#### Work instruction
Your copy should repeat each record exactly and contain none of the pictures.

#### Data for review
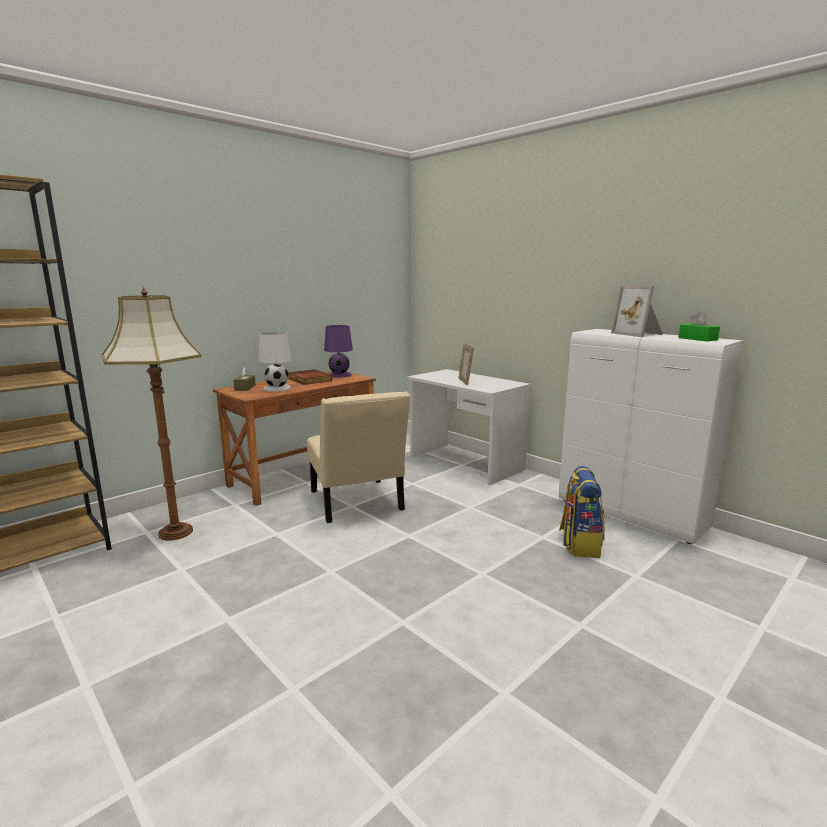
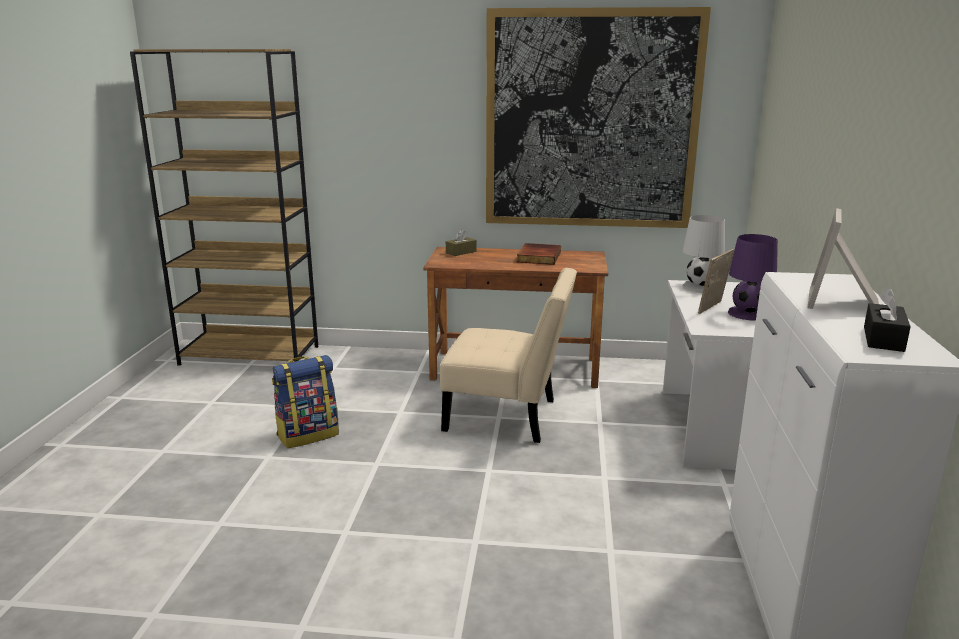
camera: 50 degrees right, 5 degrees up
(174, 532) = (347, 376): floor lamp -> none
(277, 388) = (482, 260): white table lamp -> white table lamp (699, 287)
(320, 270) = (591, 120): none -> picture
(339, 375) = (583, 258): purple table lamp -> purple table lamp (747, 314)
(357, 503) = (507, 417): beige chair -> beige chair turned 105 degrees counterclockwise
(579, 544) = (634, 584): backpack -> backpack (308, 435)
(697, 339) = (883, 339): green tissue box -> black tissue box

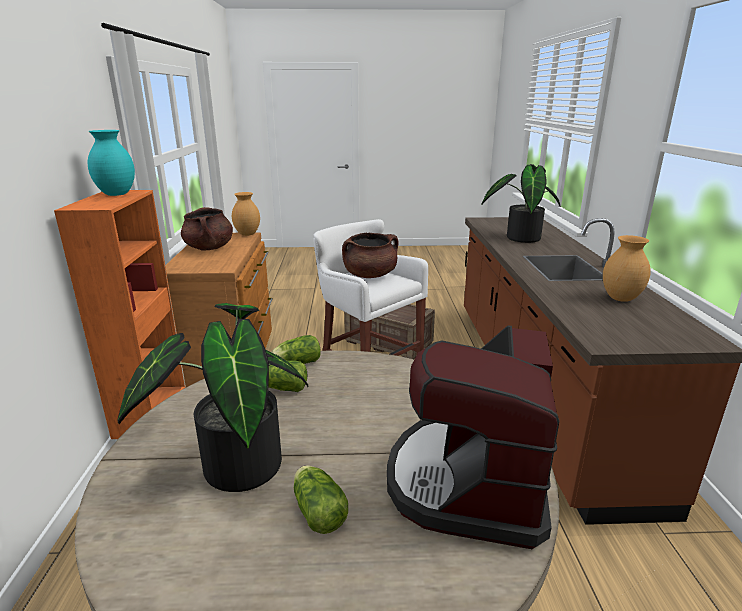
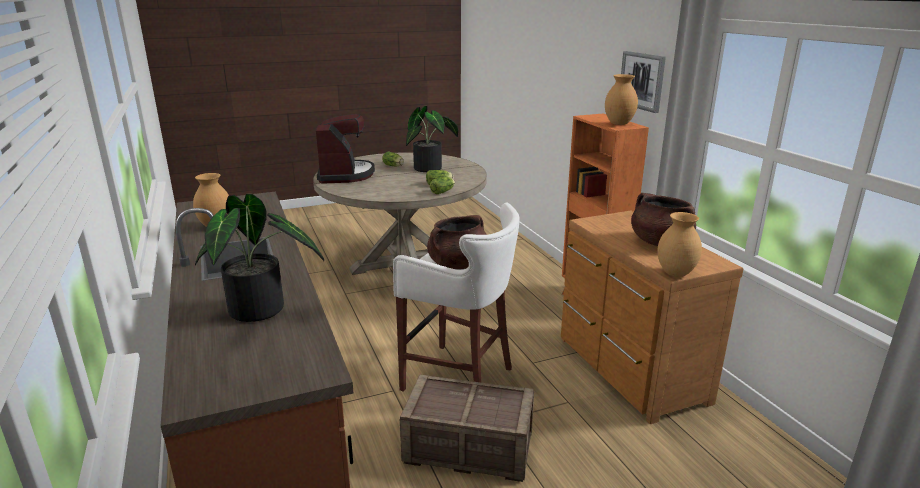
camera: 160 degrees right, 0 degrees up
(73, 140) = (642, 81): none -> picture
(117, 194) = (618, 124): turquoise vase -> brown vase

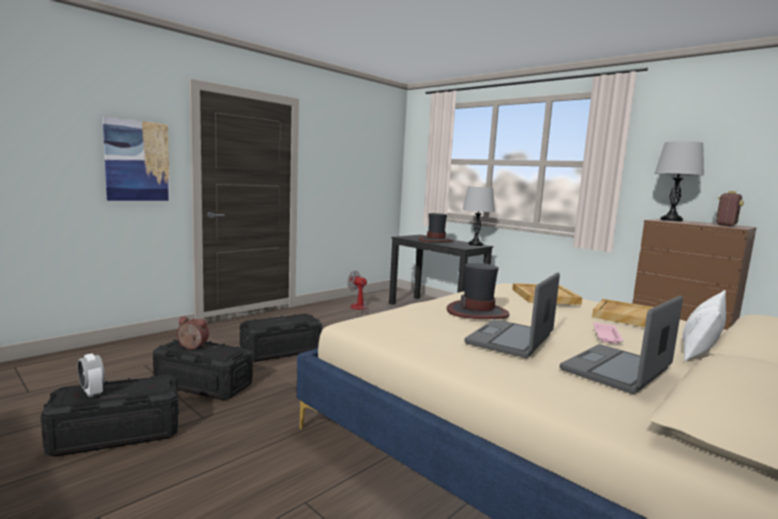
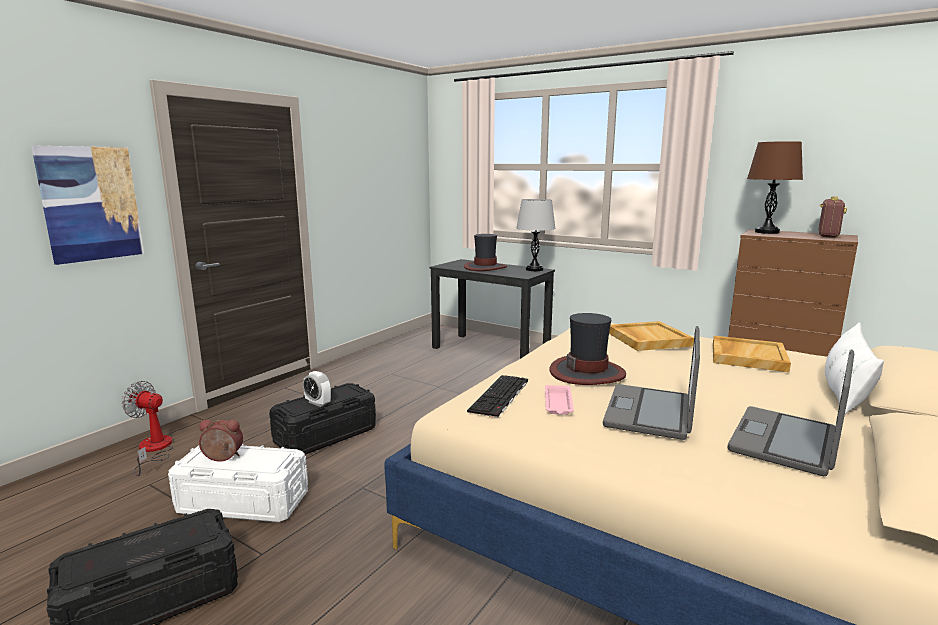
camera: 10 degrees left, 5 degrees up
(92, 392) = (111, 556): alarm clock -> alarm clock (318, 403)
(203, 384) = (243, 502): black storage box -> white storage box
(359, 309) = (399, 360): fan -> fan (153, 450)
(396, 318) = (500, 396): none -> keyboard
(606, 336) = (746, 391): pink tray -> pink tray (558, 404)
(671, 220) = (767, 232): grey table lamp -> brown table lamp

#### Answer space
camera: 50 degrees right, 5 degrees up
(174, 532) = (347, 376): floor lamp -> none
(277, 388) = (482, 260): white table lamp -> white table lamp (699, 287)
(320, 270) = (591, 120): none -> picture
(339, 375) = (583, 258): purple table lamp -> purple table lamp (747, 314)
(357, 503) = (507, 417): beige chair -> beige chair turned 105 degrees counterclockwise
(579, 544) = (634, 584): backpack -> backpack (308, 435)
(697, 339) = (883, 339): green tissue box -> black tissue box

camera: 160 degrees right, 0 degrees up
(73, 140) = (642, 81): none -> picture
(117, 194) = (618, 124): turquoise vase -> brown vase

camera: 10 degrees left, 5 degrees up
(92, 392) = (111, 556): alarm clock -> alarm clock (318, 403)
(203, 384) = (243, 502): black storage box -> white storage box
(359, 309) = (399, 360): fan -> fan (153, 450)
(396, 318) = (500, 396): none -> keyboard
(606, 336) = (746, 391): pink tray -> pink tray (558, 404)
(671, 220) = (767, 232): grey table lamp -> brown table lamp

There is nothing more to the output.